# WHAT IS BEING ASKED
Pictures aside, repeat every record below exactly.

# Page-level text extractions
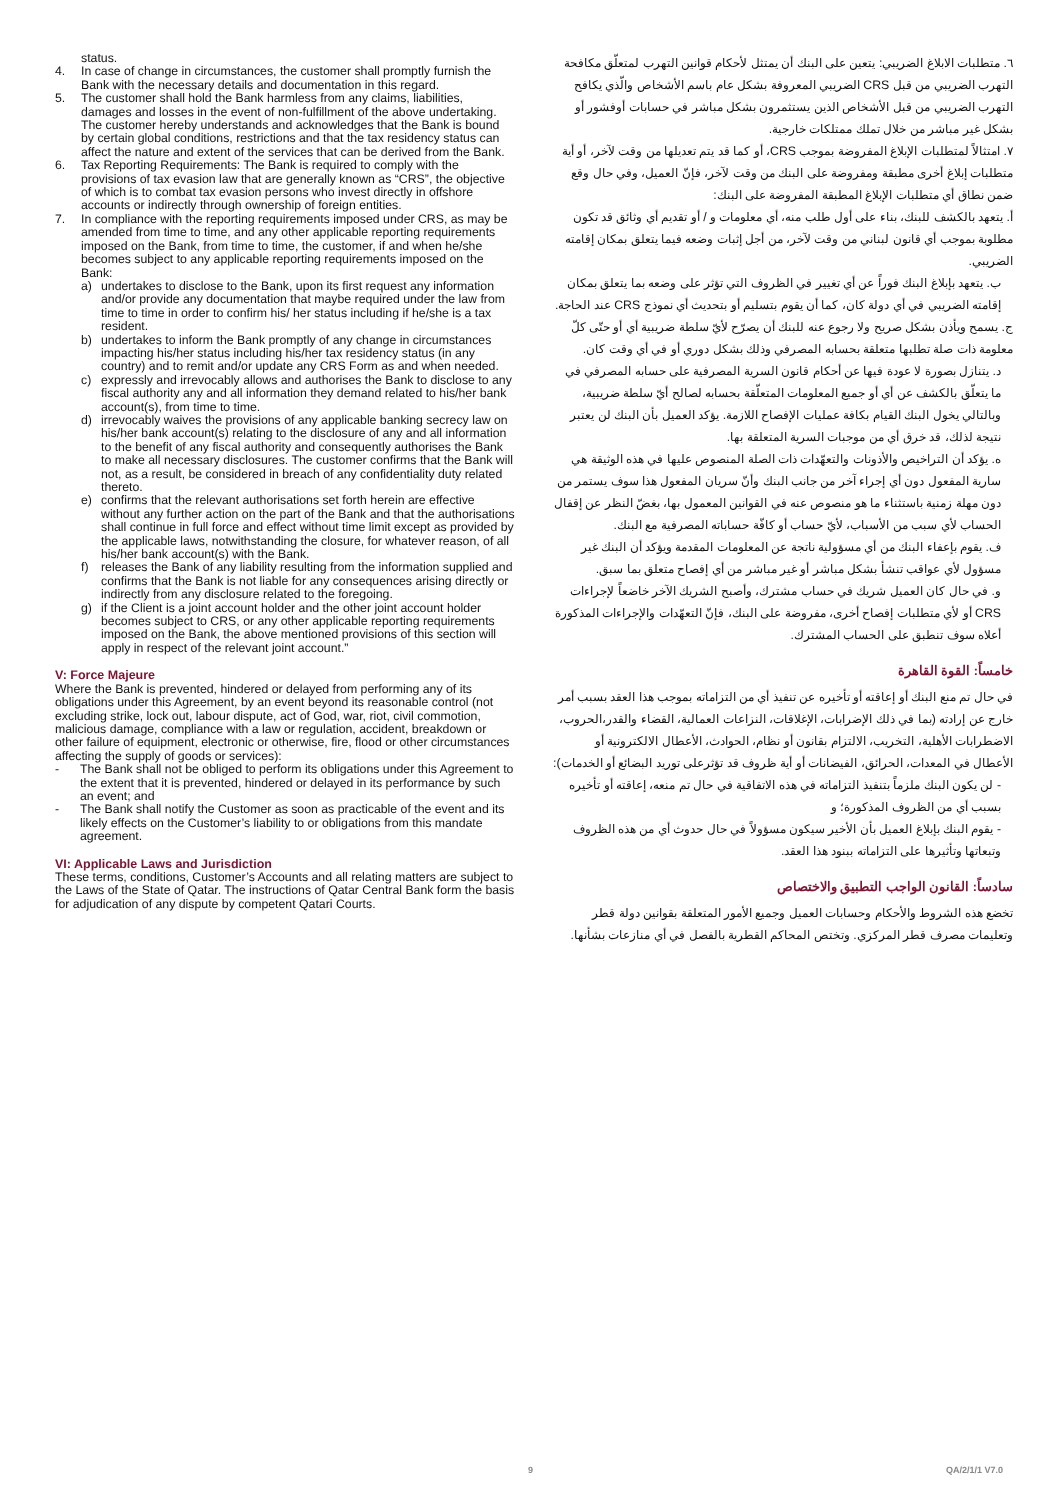status.
4. In case of change in circumstances, the customer shall promptly furnish the Bank with the necessary details and documentation in this regard.
5. The customer shall hold the Bank harmless from any claims, liabilities, damages and losses in the event of non-fulfillment of the above undertaking. The customer hereby understands and acknowledges that the Bank is bound by certain global conditions, restrictions and that the tax residency status can affect the nature and extent of the services that can be derived from the Bank.
6. Tax Reporting Requirements: The Bank is required to comply with the provisions of tax evasion law that are generally known as “CRS”, the objective of which is to combat tax evasion persons who invest directly in offshore accounts or indirectly through ownership of foreign entities.
7. In compliance with the reporting requirements imposed under CRS, as may be amended from time to time, and any other applicable reporting requirements imposed on the Bank, from time to time, the customer, if and when he/she becomes subject to any applicable reporting requirements imposed on the Bank:
a) undertakes to disclose to the Bank, upon its first request any information and/or provide any documentation that maybe required under the law from time to time in order to confirm his/ her status including if he/she is a tax resident.
b) undertakes to inform the Bank promptly of any change in circumstances impacting his/her status including his/her tax residency status (in any country) and to remit and/or update any CRS Form as and when needed.
c) expressly and irrevocably allows and authorises the Bank to disclose to any fiscal authority any and all information they demand related to his/her bank account(s), from time to time.
d) irrevocably waives the provisions of any applicable banking secrecy law on his/her bank account(s) relating to the disclosure of any and all information to the benefit of any fiscal authority and consequently authorises the Bank to make all necessary disclosures. The customer confirms that the Bank will not, as a result, be considered in breach of any confidentiality duty related thereto.
e) confirms that the relevant authorisations set forth herein are effective without any further action on the part of the Bank and that the authorisations shall continue in full force and effect without time limit except as provided by the applicable laws, notwithstanding the closure, for whatever reason, of all his/her bank account(s) with the Bank.
f) releases the Bank of any liability resulting from the information supplied and confirms that the Bank is not liable for any consequences arising directly or indirectly from any disclosure related to the foregoing.
g) if the Client is a joint account holder and the other joint account holder becomes subject to CRS, or any other applicable reporting requirements imposed on the Bank, the above mentioned provisions of this section will apply in respect of the relevant joint account.”
V: Force Majeure
Where the Bank is prevented, hindered or delayed from performing any of its obligations under this Agreement, by an event beyond its reasonable control (not excluding strike, lock out, labour dispute, act of God, war, riot, civil commotion, malicious damage, compliance with a law or regulation, accident, breakdown or other failure of equipment, electronic or otherwise, fire, flood or other circumstances affecting the supply of goods or services):
- The Bank shall not be obliged to perform its obligations under this Agreement to the extent that it is prevented, hindered or delayed in its performance by such an event; and
- The Bank shall notify the Customer as soon as practicable of the event and its likely effects on the Customer’s liability to or obligations from this mandate agreement.
VI: Applicable Laws and Jurisdiction
These terms, conditions, Customer’s Accounts and all relating matters are subject to the Laws of the State of Qatar. The instructions of Qatar Central Bank form the basis for adjudication of any dispute by competent Qatari Courts.
٦. متطلبات الابلاغ الضريبي: يتعين على البنك أن يمتثل لأحكام قوانين التهرب لمتعلّق مكافحة التهرب الضريبي من قبل CRS الضريبي المعروفة بشكل عام باسم الأشخاص والّذي يكافح التهرب الضريبي من قبل الأشخاص الذين يستثمرون بشكل مباشر في حسابات أوفشور أو بشكل غير مباشر من خلال تملك ممتلكات خارجية.
٧. امتثالاً لمتطلبات الإبلاغ المفروضة بموجب CRS، أو كما قد يتم تعديلها من وقت لآخر، أو أية متطلبات إبلاغ أخرى مطبقة ومفروضة على البنك من وقت لآخر، فإنّ العميل، وفي حال وقع ضمن نطاق أي متطلبات الإبلاغ المطبقة المفروضة على البنك:
أ. يتعهد بالكشف للبنك، بناء على أول طلب منه، أي معلومات و / أو تقديم أي وثائق قد تكون مطلوبة بموجب أي قانون لبناني من وقت لآخر، من أجل إثبات وضعه فيما يتعلق بمكان إقامته الضريبي.
ب. يتعهد بإبلاغ البنك فوراً عن أي تغيير في الظروف التي تؤثر على وضعه بما يتعلق بمكان إقامته الضريبي في أي دولة كان، كما أن يقوم بتسليم أو بتحديث أي نموذج CRS عند الحاجة.
ج. يسمح ويأذن بشكل صريح ولا رجوع عنه للبنك أن يصرّح لأيّ سلطة ضريبية أي أو حتّى كلّ معلومة ذات صلة تطلبها متعلقة بحسابه المصرفي وذلك بشكل دوري أو في أي وقت كان.
د. يتنازل بصورة لا عودة فيها عن أحكام قانون السرية المصرفية على حسابه المصرفي في ما يتعلّق بالكشف عن أي أو جميع المعلومات المتعلّقة بحسابه لصالح أيّ سلطة ضريبية، وبالتالي يخول البنك القيام بكافة عمليات الإفصاح اللازمة. يؤكد العميل بأن البنك لن يعتبر نتيجة لذلك، قد خرق أي من موجبات السرية المتعلقة بها.
ه. يؤكد أن التراخيص والأذونات والتعهّدات ذات الصلة المنصوص عليها في هذه الوثيقة هي سارية المفعول دون أي إجراء آخر من جانب البنك وأنّ سريان المفعول هذا سوف يستمر من دون مهلة زمنية باستثناء ما هو منصوص عنه في القوانين المعمول بها، بغضّ النظر عن إقفال الحساب لأي سبب من الأسباب، لأيّ حساب أو كافّة حساباته المصرفية مع البنك.
ف. يقوم بإعفاء البنك من أي مسؤولية ناتجة عن المعلومات المقدمة ويؤكد أن البنك غير مسؤول لأي عواقب تنشأ بشكل مباشر أو غير مباشر من أي إفصاح متعلق بما سبق.
و. في حال كان العميل شريك في حساب مشترك، وأصبح الشريك الآخر خاضعاً لإجراءات CRS أو لأي متطلبات إفصاح أخرى، مفروضة على البنك، فإنّ التعهّدات والإجراءات المذكورة أعلاه سوف تنطبق على الحساب المشترك.
خامساً: القوة القاهرة
في حال تم منع البنك أو إعاقته أو تأخيره عن تنفيذ أي من التزاماته بموجب هذا العقد بسبب أمر خارج عن إرادته (بما في ذلك الإضرابات، الإغلاقات، النزاعات العمالية، القضاء والقدر،الحروب، الاضطرابات الأهلية، التخريب، الالتزام بقانون أو نظام، الحوادث، الأعطال الالكترونية أو الأعطال في المعدات، الحرائق، الفيضانات أو أية ظروف قد تؤثرعلى توريد البضائع أو الخدمات):
- لن يكون البنك ملزماً بتنفيذ التزاماته في هذه الاتفاقية في حال تم منعه، إعاقته أو تأخيره بسبب أي من الظروف المذكورة؛ و
- يقوم البنك بإبلاغ العميل بأن الأخير سيكون مسؤولاً في حال حدوث أي من هذه الظروف وتبعاتها وتأثيرها على التزاماته ببنود هذا العقد.
سادساً: القانون الواجب التطبيق والاختصاص
تخضع هذه الشروط والأحكام وحسابات العميل وجميع الأمور المتعلقة بقوانين دولة قطر وتعليمات مصرف قطر المركزي. وتختص المحاكم القطرية بالفصل في أي منازعات بشأنها.
9 QA/2/1/1 V7.0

# WRITTEN RESPONSE
status.
4. In case of change in circumstances, the customer shall promptly furnish the Bank with the necessary details and documentation in this regard.
5. The customer shall hold the Bank harmless from any claims, liabilities, damages and losses in the event of non-fulfillment of the above undertaking. The customer hereby understands and acknowledges that the Bank is bound by certain global conditions, restrictions and that the tax residency status can affect the nature and extent of the services that can be derived from the Bank.
6. Tax Reporting Requirements: The Bank is required to comply with the provisions of tax evasion law that are generally known as “CRS”, the objective of which is to combat tax evasion persons who invest directly in offshore accounts or indirectly through ownership of foreign entities.
7. In compliance with the reporting requirements imposed under CRS, as may be amended from time to time, and any other applicable reporting requirements imposed on the Bank, from time to time, the customer, if and when he/she becomes subject to any applicable reporting requirements imposed on the Bank:
a) undertakes to disclose to the Bank, upon its first request any information and/or provide any documentation that maybe required under the law from time to time in order to confirm his/ her status including if he/she is a tax resident.
b) undertakes to inform the Bank promptly of any change in circumstances impacting his/her status including his/her tax residency status (in any country) and to remit and/or update any CRS Form as and when needed.
c) expressly and irrevocably allows and authorises the Bank to disclose to any fiscal authority any and all information they demand related to his/her bank account(s), from time to time.
d) irrevocably waives the provisions of any applicable banking secrecy law on his/her bank account(s) relating to the disclosure of any and all information to the benefit of any fiscal authority and consequently authorises the Bank to make all necessary disclosures. The customer confirms that the Bank will not, as a result, be considered in breach of any confidentiality duty related thereto.
e) confirms that the relevant authorisations set forth herein are effective without any further action on the part of the Bank and that the authorisations shall continue in full force and effect without time limit except as provided by the applicable laws, notwithstanding the closure, for whatever reason, of all his/her bank account(s) with the Bank.
f) releases the Bank of any liability resulting from the information supplied and confirms that the Bank is not liable for any consequences arising directly or indirectly from any disclosure related to the foregoing.
g) if the Client is a joint account holder and the other joint account holder becomes subject to CRS, or any other applicable reporting requirements imposed on the Bank, the above mentioned provisions of this section will apply in respect of the relevant joint account.”
V: Force Majeure
Where the Bank is prevented, hindered or delayed from performing any of its obligations under this Agreement, by an event beyond its reasonable control (not excluding strike, lock out, labour dispute, act of God, war, riot, civil commotion, malicious damage, compliance with a law or regulation, accident, breakdown or other failure of equipment, electronic or otherwise, fire, flood or other circumstances affecting the supply of goods or services):
- The Bank shall not be obliged to perform its obligations under this Agreement to the extent that it is prevented, hindered or delayed in its performance by such an event; and
- The Bank shall notify the Customer as soon as practicable of the event and its likely effects on the Customer’s liability to or obligations from this mandate agreement.
VI: Applicable Laws and Jurisdiction
These terms, conditions, Customer’s Accounts and all relating matters are subject to the Laws of the State of Qatar. The instructions of Qatar Central Bank form the basis for adjudication of any dispute by competent Qatari Courts.
٦. متطلبات الابلاغ الضريبي: يتعين على البنك أن يمتثل لأحكام قوانين التهرب لمتعلّق مكافحة التهرب الضريبي من قبل CRS الضريبي المعروفة بشكل عام باسم الأشخاص والّذي يكافح التهرب الضريبي من قبل الأشخاص الذين يستثمرون بشكل مباشر في حسابات أوفشور أو بشكل غير مباشر من خلال تملك ممتلكات خارجية.
٧. امتثالاً لمتطلبات الإبلاغ المفروضة بموجب CRS، أو كما قد يتم تعديلها من وقت لآخر، أو أية متطلبات إبلاغ أخرى مطبقة ومفروضة على البنك من وقت لآخر، فإنّ العميل، وفي حال وقع ضمن نطاق أي متطلبات الإبلاغ المطبقة المفروضة على البنك:
أ. يتعهد بالكشف للبنك، بناء على أول طلب منه، أي معلومات و / أو تقديم أي وثائق قد تكون مطلوبة بموجب أي قانون لبناني من وقت لآخر، من أجل إثبات وضعه فيما يتعلق بمكان إقامته الضريبي.
ب. يتعهد بإبلاغ البنك فوراً عن أي تغيير في الظروف التي تؤثر على وضعه بما يتعلق بمكان إقامته الضريبي في أي دولة كان، كما أن يقوم بتسليم أو بتحديث أي نموذج CRS عند الحاجة.
ج. يسمح ويأذن بشكل صريح ولا رجوع عنه للبنك أن يصرّح لأيّ سلطة ضريبية أي أو حتّى كلّ معلومة ذات صلة تطلبها متعلقة بحسابه المصرفي وذلك بشكل دوري أو في أي وقت كان.
د. يتنازل بصورة لا عودة فيها عن أحكام قانون السرية المصرفية على حسابه المصرفي في ما يتعلّق بالكشف عن أي أو جميع المعلومات المتعلّقة بحسابه لصالح أيّ سلطة ضريبية، وبالتالي يخول البنك القيام بكافة عمليات الإفصاح اللازمة. يؤكد العميل بأن البنك لن يعتبر نتيجة لذلك، قد خرق أي من موجبات السرية المتعلقة بها.
ه. يؤكد أن التراخيص والأذونات والتعهّدات ذات الصلة المنصوص عليها في هذه الوثيقة هي سارية المفعول دون أي إجراء آخر من جانب البنك وأنّ سريان المفعول هذا سوف يستمر من دون مهلة زمنية باستثناء ما هو منصوص عنه في القوانين المعمول بها، بغضّ النظر عن إقفال الحساب لأي سبب من الأسباب، لأيّ حساب أو كافّة حساباته المصرفية مع البنك.
ف. يقوم بإعفاء البنك من أي مسؤولية ناتجة عن المعلومات المقدمة ويؤكد أن البنك غير مسؤول لأي عواقب تنشأ بشكل مباشر أو غير مباشر من أي إفصاح متعلق بما سبق.
و. في حال كان العميل شريك في حساب مشترك، وأصبح الشريك الآخر خاضعاً لإجراءات CRS أو لأي متطلبات إفصاح أخرى، مفروضة على البنك، فإنّ التعهّدات والإجراءات المذكورة أعلاه سوف تنطبق على الحساب المشترك.
خامساً: القوة القاهرة
في حال تم منع البنك أو إعاقته أو تأخيره عن تنفيذ أي من التزاماته بموجب هذا العقد بسبب أمر خارج عن إرادته (بما في ذلك الإضرابات، الإغلاقات، النزاعات العمالية، القضاء والقدر،الحروب، الاضطرابات الأهلية، التخريب، الالتزام بقانون أو نظام، الحوادث، الأعطال الالكترونية أو الأعطال في المعدات، الحرائق، الفيضانات أو أية ظروف قد تؤثرعلى توريد البضائع أو الخدمات):
- لن يكون البنك ملزماً بتنفيذ التزاماته في هذه الاتفاقية في حال تم منعه، إعاقته أو تأخيره بسبب أي من الظروف المذكورة؛ و
- يقوم البنك بإبلاغ العميل بأن الأخير سيكون مسؤولاً في حال حدوث أي من هذه الظروف وتبعاتها وتأثيرها على التزاماته ببنود هذا العقد.
سادساً: القانون الواجب التطبيق والاختصاص
تخضع هذه الشروط والأحكام وحسابات العميل وجميع الأمور المتعلقة بقوانين دولة قطر وتعليمات مصرف قطر المركزي. وتختص المحاكم القطرية بالفصل في أي منازعات بشأنها.
9 QA/2/1/1 V7.0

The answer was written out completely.